3. If the connection failures are random, the traces may need to run for an extended period. In these cases, you may want to setup the network capture utility to save network traces at certain intervals in case the traces cannot be stopped immediately when an outage occurs. This helps to make sure that the relevant data is captured.
4. When a connection failure occurs, you want to stop and save the network trace as soon as possible.Trace Analysis
The Microsoft Host Integration Server support team uses the resulting trace data to isolate the root cause of the connection failures. In most cases, the problem is caused by one of the following:
- Configuration problem
o Incorrect network addresses
o Incorrect Service Access Points (SAPs)
o Incorrect firewall settings (IP-DLC)
- Network Problems
o Transient network issues
o Router/Switch/Packet Shaper issues
- IBM Host System outages
o Normal maintenance windows
o Unexpected outages on mainframe or iSeries systems
Generally, the network traces are the main troubleshooting tools for these types of problems because they are normally external to Host Integration Server. The HIS traces are useful to see the data flow leading up to the outage. The link service Level 2 message traces also include DLC return codes (for 802.2 DLC link services) that can also be helpful. The following Knowledge Base article describes how the DLC return codes are interpreted using these traces:INFO: Interpreting 802.2 DLC Outage Code from SNA Server Level 2 Trace
For 802.2 DLC connection failures, the outage code in the Event 23 tells you why the connection dropped. If you refer to the specific outage descriptions above, you will see get an idea as to what to look for in the traces.

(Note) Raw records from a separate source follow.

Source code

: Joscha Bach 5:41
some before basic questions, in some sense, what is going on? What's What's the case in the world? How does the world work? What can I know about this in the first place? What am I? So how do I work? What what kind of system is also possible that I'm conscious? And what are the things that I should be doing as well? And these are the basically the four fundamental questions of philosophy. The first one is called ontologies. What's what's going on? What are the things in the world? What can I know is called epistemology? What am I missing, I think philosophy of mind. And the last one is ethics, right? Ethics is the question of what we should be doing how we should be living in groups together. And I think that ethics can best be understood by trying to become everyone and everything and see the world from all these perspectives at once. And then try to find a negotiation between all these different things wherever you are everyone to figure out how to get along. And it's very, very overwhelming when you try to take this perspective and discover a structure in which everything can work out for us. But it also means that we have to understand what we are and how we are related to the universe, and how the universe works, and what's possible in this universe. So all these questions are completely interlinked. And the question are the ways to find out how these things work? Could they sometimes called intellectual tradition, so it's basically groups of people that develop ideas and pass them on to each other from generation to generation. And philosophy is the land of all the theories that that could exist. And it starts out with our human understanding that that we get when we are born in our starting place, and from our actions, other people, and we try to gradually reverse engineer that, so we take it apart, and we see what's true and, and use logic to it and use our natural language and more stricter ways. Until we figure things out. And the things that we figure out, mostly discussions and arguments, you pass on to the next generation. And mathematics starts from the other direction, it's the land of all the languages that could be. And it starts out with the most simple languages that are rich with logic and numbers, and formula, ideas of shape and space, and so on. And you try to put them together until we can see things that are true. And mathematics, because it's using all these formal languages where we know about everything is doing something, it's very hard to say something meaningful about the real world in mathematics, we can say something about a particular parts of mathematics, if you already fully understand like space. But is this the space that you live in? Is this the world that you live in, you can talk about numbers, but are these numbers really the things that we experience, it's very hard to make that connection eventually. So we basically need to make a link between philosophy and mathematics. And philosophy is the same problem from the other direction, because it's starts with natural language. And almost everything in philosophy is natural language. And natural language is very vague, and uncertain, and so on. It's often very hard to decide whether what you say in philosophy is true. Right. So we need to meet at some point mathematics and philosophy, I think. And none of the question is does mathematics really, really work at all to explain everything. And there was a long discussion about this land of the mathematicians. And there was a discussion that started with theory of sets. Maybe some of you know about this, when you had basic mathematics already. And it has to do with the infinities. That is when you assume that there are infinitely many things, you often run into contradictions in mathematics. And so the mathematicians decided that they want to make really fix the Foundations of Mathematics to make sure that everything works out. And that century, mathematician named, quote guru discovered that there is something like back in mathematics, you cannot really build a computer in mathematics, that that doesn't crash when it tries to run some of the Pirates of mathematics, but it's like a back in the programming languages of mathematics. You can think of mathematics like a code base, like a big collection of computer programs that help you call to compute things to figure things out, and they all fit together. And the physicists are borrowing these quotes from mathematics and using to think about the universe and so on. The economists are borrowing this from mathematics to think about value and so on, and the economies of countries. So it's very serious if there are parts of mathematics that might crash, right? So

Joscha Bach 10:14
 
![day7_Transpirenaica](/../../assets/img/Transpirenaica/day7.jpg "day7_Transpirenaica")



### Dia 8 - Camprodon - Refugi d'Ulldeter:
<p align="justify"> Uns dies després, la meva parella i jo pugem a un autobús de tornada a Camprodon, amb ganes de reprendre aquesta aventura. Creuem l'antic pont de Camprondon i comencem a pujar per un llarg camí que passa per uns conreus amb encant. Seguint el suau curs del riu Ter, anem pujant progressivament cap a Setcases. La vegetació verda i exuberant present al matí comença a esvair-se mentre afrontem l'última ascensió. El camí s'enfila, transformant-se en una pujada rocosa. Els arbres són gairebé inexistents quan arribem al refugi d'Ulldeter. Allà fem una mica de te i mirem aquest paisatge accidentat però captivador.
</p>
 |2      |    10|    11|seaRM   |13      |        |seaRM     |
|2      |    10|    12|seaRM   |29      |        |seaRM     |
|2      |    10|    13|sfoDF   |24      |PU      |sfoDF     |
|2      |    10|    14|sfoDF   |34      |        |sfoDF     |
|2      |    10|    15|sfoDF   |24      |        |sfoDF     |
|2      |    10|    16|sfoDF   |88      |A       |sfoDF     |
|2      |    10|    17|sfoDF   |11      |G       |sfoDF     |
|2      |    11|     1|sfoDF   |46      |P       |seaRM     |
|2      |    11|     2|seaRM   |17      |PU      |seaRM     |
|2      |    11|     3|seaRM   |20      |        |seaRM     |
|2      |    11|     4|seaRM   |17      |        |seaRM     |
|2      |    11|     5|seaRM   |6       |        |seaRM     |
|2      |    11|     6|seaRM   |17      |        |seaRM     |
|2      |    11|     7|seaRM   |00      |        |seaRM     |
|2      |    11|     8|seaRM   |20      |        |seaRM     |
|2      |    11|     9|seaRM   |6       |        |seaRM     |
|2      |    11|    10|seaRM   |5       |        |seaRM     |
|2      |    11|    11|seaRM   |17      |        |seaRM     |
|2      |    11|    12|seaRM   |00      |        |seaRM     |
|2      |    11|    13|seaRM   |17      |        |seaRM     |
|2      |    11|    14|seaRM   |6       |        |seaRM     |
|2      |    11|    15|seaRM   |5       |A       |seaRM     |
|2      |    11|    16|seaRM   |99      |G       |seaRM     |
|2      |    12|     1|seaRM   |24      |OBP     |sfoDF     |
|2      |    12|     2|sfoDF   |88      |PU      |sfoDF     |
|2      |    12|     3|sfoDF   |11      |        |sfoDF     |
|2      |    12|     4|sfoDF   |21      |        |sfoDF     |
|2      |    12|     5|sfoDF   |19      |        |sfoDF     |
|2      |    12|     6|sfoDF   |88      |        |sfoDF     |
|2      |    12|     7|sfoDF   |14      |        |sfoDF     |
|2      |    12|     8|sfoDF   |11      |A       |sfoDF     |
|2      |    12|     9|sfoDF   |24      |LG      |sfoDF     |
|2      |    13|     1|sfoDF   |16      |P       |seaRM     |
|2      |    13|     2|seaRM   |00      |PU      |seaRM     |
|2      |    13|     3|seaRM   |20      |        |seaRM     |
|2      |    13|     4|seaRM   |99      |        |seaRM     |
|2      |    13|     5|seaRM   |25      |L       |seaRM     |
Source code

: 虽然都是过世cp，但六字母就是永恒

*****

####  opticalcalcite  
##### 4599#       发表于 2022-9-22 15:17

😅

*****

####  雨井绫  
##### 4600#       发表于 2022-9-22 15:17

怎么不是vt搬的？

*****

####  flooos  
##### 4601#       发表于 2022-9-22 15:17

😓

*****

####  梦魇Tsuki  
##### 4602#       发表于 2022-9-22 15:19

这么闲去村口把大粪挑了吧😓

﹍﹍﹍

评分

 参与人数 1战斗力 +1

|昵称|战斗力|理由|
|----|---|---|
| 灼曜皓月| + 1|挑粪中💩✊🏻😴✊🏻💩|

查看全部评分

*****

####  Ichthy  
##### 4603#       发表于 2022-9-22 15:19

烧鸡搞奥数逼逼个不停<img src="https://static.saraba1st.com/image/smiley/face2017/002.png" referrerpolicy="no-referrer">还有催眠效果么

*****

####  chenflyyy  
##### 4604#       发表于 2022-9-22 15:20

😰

The traces help verify or prove the underlying cause as noted by the outage code.
For example, an outage code of 0029 (Remote system not responding) usually indicates that the 802.2 DLC link service is not getting a response to the DLC TEST or XID commands that it is sending to the remote system to establish the DLC connection. In these cases, you should also see an Event 230 warning logged in the Application Event log that indicates if the problem occurs because of a TEST or XID command. The network traces in this case are used to verify that the TEST and/or XID command is sent on the wire by the 802.2 DLC link service. If concurrent network traces were captured, you can see if the TEST or XID commands reached the remote network segment. If so, then you should see a TEST or XID response being sent back. If you see the response in the remote network trace but not the other network trace, then the packets were dropped/lost while traversing the WAN. At this point, troubleshooting continues with your network support team.
For the outage codes that indicate a Frame Reject (FRMR) being sent or received, you would search through the network trace for the FRMR and then work backwards to see the sequence that led to the Frame Reject being sent. In these cases, typical causes are DLC frames being sent out of sequence, incorrect sequence numbers, incorrect DLC frame size. Additional details will be included in a corresponding Event 227 warning, which includes a frame reject code that specifies the reason the frame reject was sent.